** Records to process follows **

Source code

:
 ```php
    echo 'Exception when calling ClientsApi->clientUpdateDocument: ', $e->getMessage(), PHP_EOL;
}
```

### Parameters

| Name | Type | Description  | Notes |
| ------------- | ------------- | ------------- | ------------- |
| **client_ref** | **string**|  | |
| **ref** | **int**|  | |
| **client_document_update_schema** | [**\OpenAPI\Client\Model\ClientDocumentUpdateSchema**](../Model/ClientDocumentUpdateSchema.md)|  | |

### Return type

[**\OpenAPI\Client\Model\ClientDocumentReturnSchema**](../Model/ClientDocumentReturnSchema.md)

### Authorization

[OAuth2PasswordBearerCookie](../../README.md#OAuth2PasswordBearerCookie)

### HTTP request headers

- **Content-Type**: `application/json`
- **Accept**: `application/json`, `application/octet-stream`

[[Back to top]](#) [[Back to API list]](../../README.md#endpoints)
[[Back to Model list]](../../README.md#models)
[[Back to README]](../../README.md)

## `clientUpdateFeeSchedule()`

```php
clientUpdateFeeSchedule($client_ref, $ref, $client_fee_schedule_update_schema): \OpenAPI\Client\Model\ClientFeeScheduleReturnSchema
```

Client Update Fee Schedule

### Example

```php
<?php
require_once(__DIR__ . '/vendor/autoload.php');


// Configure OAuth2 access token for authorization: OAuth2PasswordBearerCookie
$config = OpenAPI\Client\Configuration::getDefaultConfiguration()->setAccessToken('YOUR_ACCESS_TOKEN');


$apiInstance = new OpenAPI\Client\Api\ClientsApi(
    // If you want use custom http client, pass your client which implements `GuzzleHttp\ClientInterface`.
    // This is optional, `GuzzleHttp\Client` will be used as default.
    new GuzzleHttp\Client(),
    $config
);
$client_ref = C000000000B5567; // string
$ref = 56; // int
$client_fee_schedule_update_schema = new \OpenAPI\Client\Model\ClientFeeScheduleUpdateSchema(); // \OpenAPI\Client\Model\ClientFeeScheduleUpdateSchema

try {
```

** End of Records to process **

Return each line of the data where the word "README" appears.

**Result of the exercise:**
[OAuth2PasswordBearerCookie](../../README.md#OAuth2PasswordBearerCookie)
[[Back to top]](#) [[Back to API list]](../../README.md#endpoints)
[[Back to Model list]](../../README.md#models)
[[Back to README]](../../README.md)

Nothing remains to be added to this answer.